Everyone has been touched by the pandemic, elections and social unrest. We are tired and longing for a solution. I have been hoping to have some sort of guidance; some certainty. Just something to believe in to get me through the moment, the day, the weeks and months ahead. What is that certain thing? Well, we have all learned for sure that the only thing we know to be certain is uncertainty. So where do we go? What do we do? How do we make it through?
Some positive things of note have occurred throughout the last year.
The Chiefs did win the Super Bowl. Was that really this year? We have learned how to wear a mask without fogging up our glasses (maybe). We have learned how to find cute masks for our kids or rep our favorite team or company. We have learned that eating at home can be fun (maybe, again).
There has also been tremendous sorrow.
Loved ones not connecting as they wish. Grandparents not seeing their grand-kids. Parents not seeing their kids. FaceTime is great but, it along with Zoom, House Party, Google Meets, Microsoft Teams etc., can only carry us so far. Plus the rampant spread. Over 1,000,000 kids. Over 10,000,000 people in the USA. 200,000 plus deaths. What is the solution? How can we handle (gulp) potentially another year or more of this. I think the solution is simple, but not easy. I think the solution is one word.
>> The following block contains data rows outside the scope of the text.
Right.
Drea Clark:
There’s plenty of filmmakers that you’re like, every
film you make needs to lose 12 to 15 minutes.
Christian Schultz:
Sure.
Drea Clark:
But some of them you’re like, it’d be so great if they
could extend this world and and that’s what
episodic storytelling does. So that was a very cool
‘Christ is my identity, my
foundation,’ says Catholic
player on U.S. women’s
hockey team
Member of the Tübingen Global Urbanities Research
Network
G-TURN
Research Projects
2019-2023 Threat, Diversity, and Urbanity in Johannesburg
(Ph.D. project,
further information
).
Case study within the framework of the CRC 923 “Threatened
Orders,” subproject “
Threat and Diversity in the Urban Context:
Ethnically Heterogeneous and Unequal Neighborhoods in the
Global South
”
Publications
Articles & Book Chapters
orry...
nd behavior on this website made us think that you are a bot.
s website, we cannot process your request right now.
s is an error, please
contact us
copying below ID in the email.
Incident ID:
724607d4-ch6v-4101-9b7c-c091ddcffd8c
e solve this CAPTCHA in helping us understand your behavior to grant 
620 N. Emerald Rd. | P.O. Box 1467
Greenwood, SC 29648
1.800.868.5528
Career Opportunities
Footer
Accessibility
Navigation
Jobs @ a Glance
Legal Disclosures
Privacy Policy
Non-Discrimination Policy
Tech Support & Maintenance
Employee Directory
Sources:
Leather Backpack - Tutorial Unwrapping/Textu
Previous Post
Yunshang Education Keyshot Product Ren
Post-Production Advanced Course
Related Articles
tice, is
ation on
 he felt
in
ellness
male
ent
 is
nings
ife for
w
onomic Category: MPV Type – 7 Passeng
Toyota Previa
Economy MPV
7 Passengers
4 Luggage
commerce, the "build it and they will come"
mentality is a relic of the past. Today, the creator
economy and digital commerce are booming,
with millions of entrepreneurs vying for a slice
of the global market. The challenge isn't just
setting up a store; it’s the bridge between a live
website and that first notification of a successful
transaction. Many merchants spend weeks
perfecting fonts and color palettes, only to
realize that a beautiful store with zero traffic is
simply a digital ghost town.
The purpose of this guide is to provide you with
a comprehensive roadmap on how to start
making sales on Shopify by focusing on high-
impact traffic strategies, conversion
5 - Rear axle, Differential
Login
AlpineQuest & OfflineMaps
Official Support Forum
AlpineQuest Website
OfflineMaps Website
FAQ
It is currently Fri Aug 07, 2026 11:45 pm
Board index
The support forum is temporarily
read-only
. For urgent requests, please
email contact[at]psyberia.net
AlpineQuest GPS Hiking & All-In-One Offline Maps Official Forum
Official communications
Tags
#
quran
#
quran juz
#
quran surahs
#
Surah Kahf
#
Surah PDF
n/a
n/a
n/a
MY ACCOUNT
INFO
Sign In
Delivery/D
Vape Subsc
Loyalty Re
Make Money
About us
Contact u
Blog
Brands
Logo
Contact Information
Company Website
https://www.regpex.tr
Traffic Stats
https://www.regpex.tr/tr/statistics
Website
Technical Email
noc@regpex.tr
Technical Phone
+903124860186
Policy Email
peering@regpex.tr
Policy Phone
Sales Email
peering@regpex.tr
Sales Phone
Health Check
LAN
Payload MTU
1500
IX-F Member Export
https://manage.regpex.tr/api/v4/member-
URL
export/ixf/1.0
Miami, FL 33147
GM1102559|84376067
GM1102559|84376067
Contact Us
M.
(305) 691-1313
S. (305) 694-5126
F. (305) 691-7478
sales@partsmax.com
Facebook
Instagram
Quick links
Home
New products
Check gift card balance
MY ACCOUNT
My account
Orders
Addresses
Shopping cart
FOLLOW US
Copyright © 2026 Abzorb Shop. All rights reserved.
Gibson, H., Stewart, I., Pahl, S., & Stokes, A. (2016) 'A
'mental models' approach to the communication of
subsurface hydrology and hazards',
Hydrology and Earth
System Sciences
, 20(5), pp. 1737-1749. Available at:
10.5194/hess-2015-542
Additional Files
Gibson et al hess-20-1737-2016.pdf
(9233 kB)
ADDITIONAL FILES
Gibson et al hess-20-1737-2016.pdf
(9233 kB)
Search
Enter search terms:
Love. I am focused on it every day. Not the, I love my Peppermint Chocolate Latte love. But, the love everything in front of me kind of love. My family, my staff, my patients, the person who cut me off in traffic kind of the love. The love is patient, love is kind, love. Richard Rohr, an author, spiritual writer and Franciscan friar wrote “Love is the only thing that transforms the human heart.” He goes on to say, “It is only we humans who have been given the free will to choose not to be what God created us to be.” This is powerful to me and I think of these quotes every day. I frankly don’t see any other choice. I have surrendered to this idea and will practice it, sometimes poorly, every day.
So, what does this look like?
At home, it is easier. I have already practiced daily, loving my kids and my wife. I can do better, but there is a precedent set. At work, it means, more time given to patients. Listening. Love listens. It means giving you a forum to talk about how hard things are. Asking questions. Listening about the hardships our pandemic has created. The deaths from the disease. These deaths include grandparents and kids. Suicides. It means me not running on schedule. It means me pausing to create space for you to chat, if you wish. Love does this. It allows room to breathe, to listen, and to give hope. Love can ease tension, if we let it. Richard says, “We must trust the pain and not get rid of it until we have learned its lessons.” It is a painful time now, but to me, love will get me (us?) through. This is the lesson learned. This is what I am choosing. This is my choice. I hope you will join me.